Vereinbart wurde im Einzelnen, dass Schutz- und Hygienekonzepte fortgeführt werden. Die Einrichtungen müssen Beauftragte bestimmen, die sich um Hygieneanforderungen, Corona-Impfungen, Tests für Personal, Besucher und Bewohnerinnen sowie die Bereitstellung antiviraler Medikamente kümmern. Zur Verringerung der Corona-Bürokratie werden regelmäßige Meldungen an die Gesundheitsämter über die Impfquoten in den Heimen vereinfacht. Festgelegt wurde außerdem, dass Besuche nicht eingeschränkt werden und Schutzmaßnahmen nicht zur Isolation von Gruppen oder einzelnen Personen führen dürfen.

Keine Angaben macht die Erklärung dazu, ob die Corona-Impfpflicht für das Personal Ende des Jahres tatsächlich auslaufen soll. Sie geht auch nicht auf die Proteste gegen die Maskenpflicht für Bewohnerinnen und Bewohner ein, die seit Anfang Oktober nach Paragraf 28b des Infektionsschutzgesetzes bundesweit für den Aufenthalt in Gemeinschaftsräumen gilt.

NRW lässt viel Spielraum in der Umsetzung

Die Ruhrgebietskonferenz-Pflege, ein Zusammenschluss von 40 Pflegeeinrichtungen in der Region, hatte zuvor darauf gehofft, dass die umstrittene Regelung im Infektionsschutzgesetz, wonach Heimbewohner außer in den „für ihren dauerhaften Aufenthalt bestimmten Räumlichkeiten“ Maske tragen müssen, wieder zurückgenommen wird. Zumal offenbar manche Bundesländer bei der Auslegung des Gesetzes einen weiten Spielraum sehen.

Die Pflegeanbieter begrüßten den Erlass von NRW-Gesundheitsminister Karl Laumann (CDU) zur Auslegung des Infektionsgesetzes. Darin halte Laumann den Verzicht auf das Tragen einer Maske in Aufenthaltsräumen für vertretbar. „Wir freuen uns, dass Minister Laumann den Begriff der Privaträume weit auslegt und nicht der politisch motivierten Panik von Bundesgesundheitsminister Karl Lauterbach folgt“, sagte Thomas Eisenreich als Sprecher der Ruhrgebietskonferenz-Pflege am 5. Oktober in Köln.
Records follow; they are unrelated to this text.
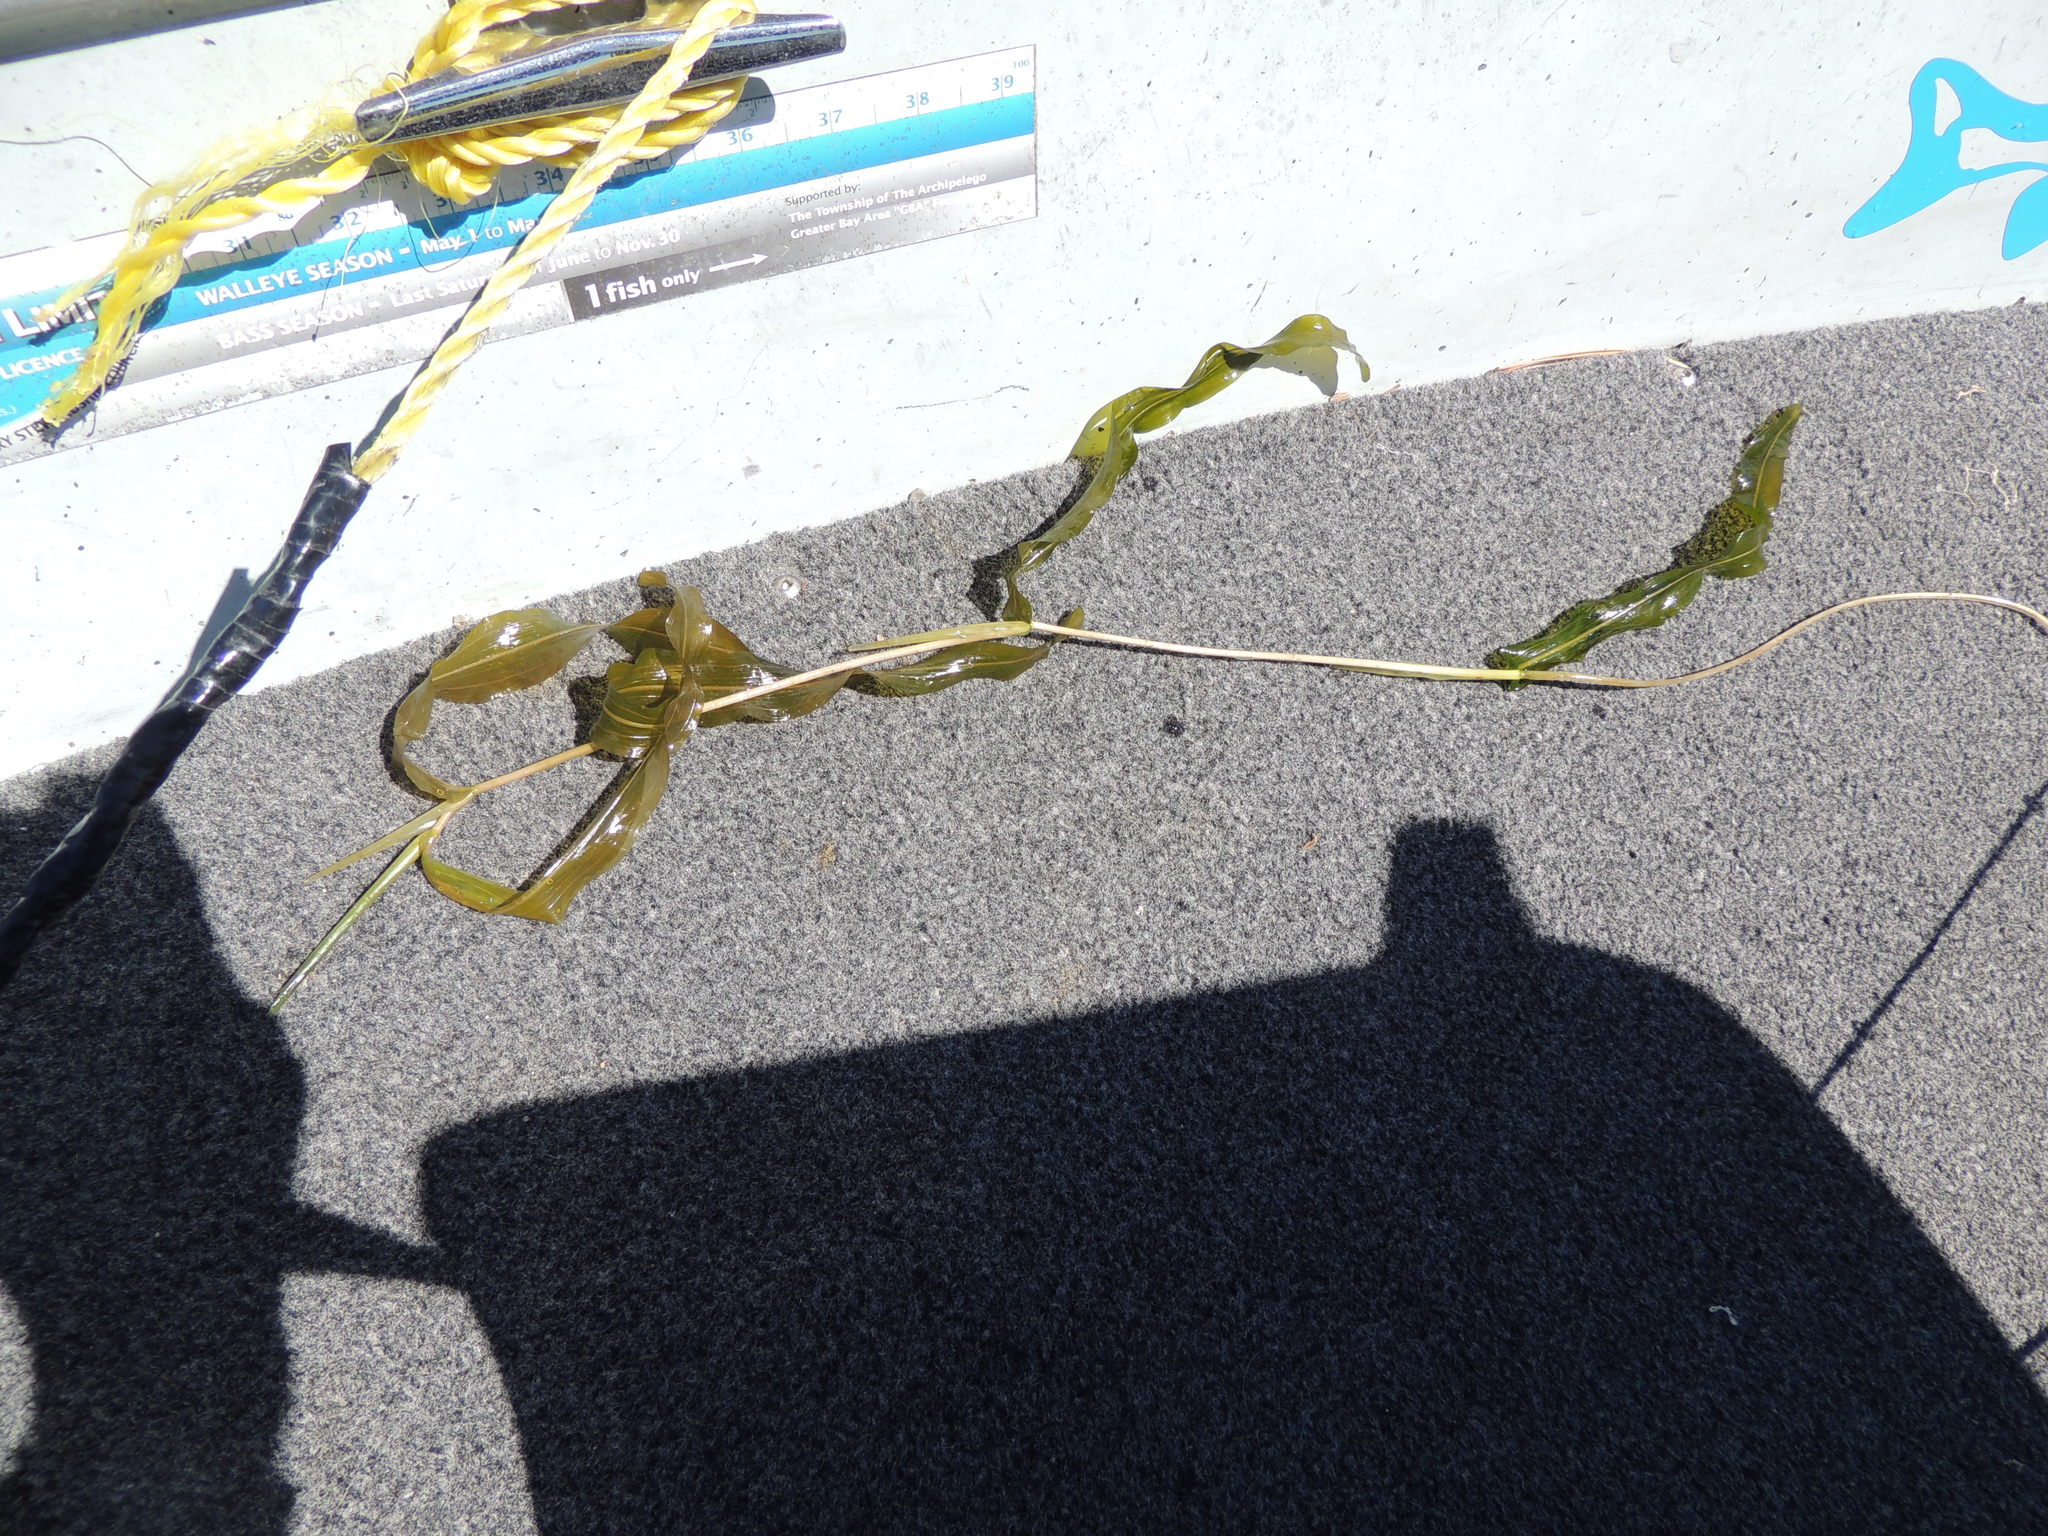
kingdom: Plantae
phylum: Tracheophyta
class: Liliopsida
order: Alismatales
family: Potamogetonaceae
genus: Potamogeton
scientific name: Potamogeton praelongus
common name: Long-stalked pondweed
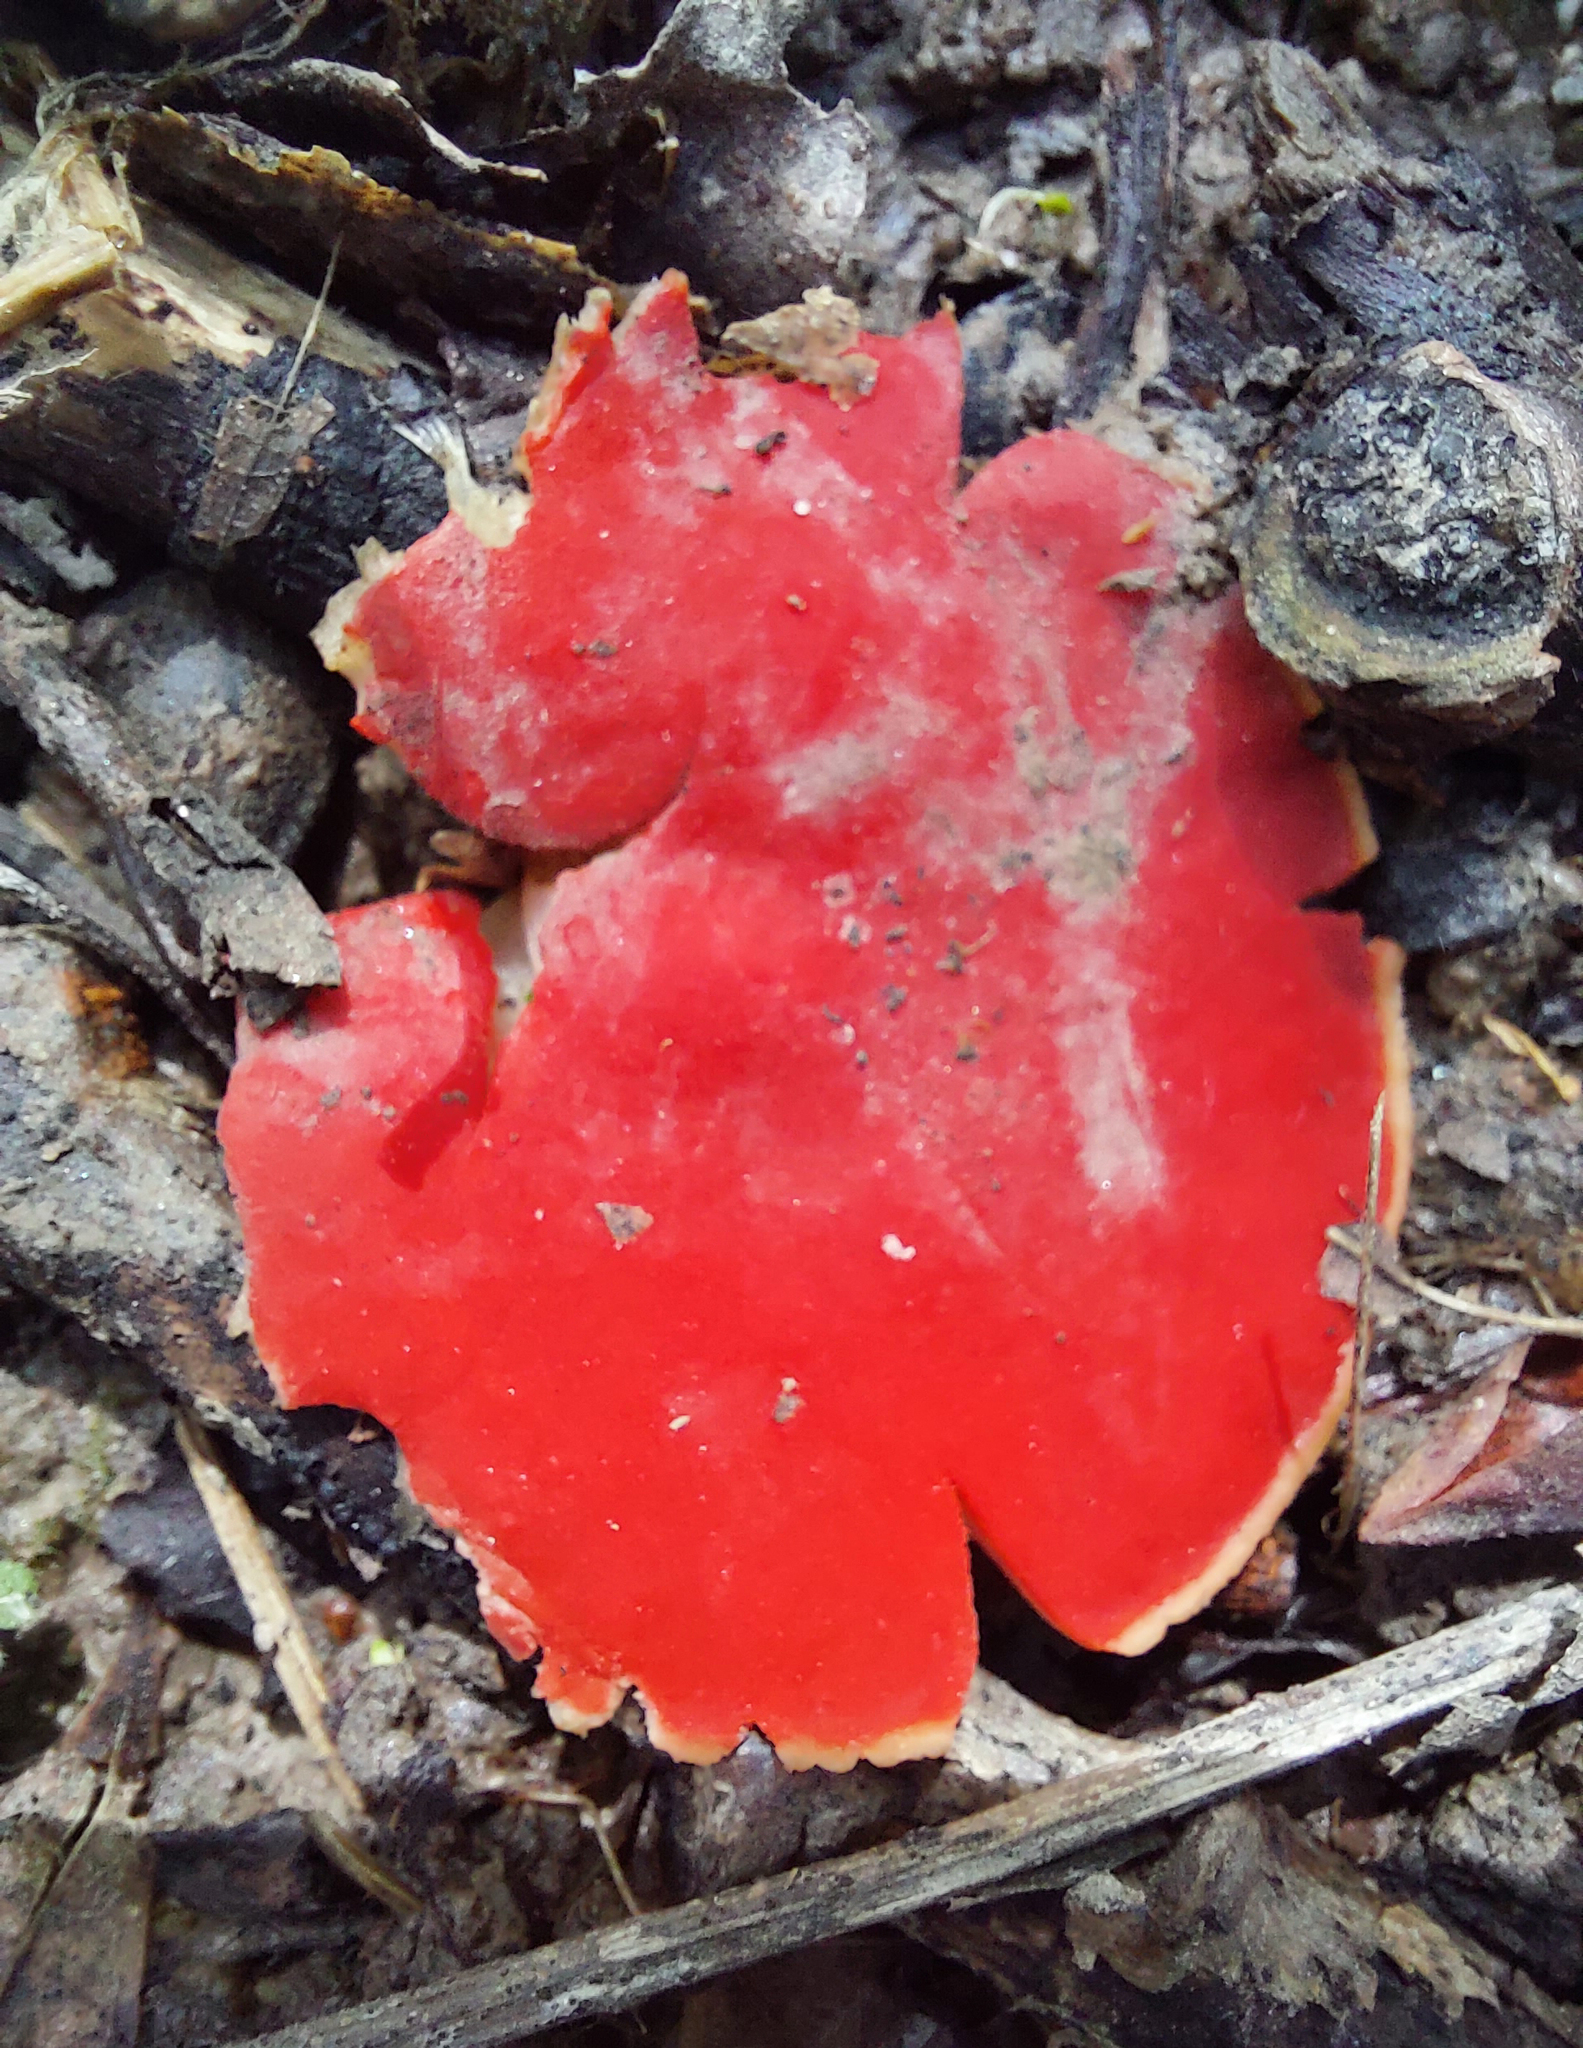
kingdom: Fungi
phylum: Ascomycota
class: Pezizomycetes
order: Pezizales
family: Sarcoscyphaceae
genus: Sarcoscypha
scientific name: Sarcoscypha austriaca
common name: Scarlet elfcup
Laumann hatte in einem am 30. September veröffentlichten Erlass die zuständigen Aufsichtsbehörden der Kommunen auf „Auslegungsmöglichkeiten“ des Gesetzes hingewiesen.

„Unzumutbare Belastungen“

Auch der Vize-Geschäftsführer des Paritätischen Wohlfahrtsverbands in Sachsen-Anhalt hält die seit 1. Oktober geltende Maskenpflicht für Pflegeheimbewohner für unsinnig und kaum umsetzbar. „Die Regelungen schießen weit über das Ziel hinaus“, sagte Marcel Kabel dem MDR: „Menschen mit Behinderungen oder hohem Pflegebedarf werden hier unzumutbaren Belastungen ausgesetzt.“

Eugen Brysch von der Stiftung Patientenschutz kritisierte ebenfalls, dass der Bundesgesundheitsminister auf eine radikale Maskenpflicht setzt. „Er greift damit massiv in die verfassungsgemäßen Grundrechte der 810.000 Pflegeheimbewohner ein“, sagte Brysch. Zudem werde ignoriert, dass die Lebensgestaltung der pflegebedürftigen Menschen auch in gemeinschaftlich genutzten Räumen stattfindet. Gemeinschaftsküchen, Aufenthalts- und Fernsehräume seien Teil der Privatwohnung.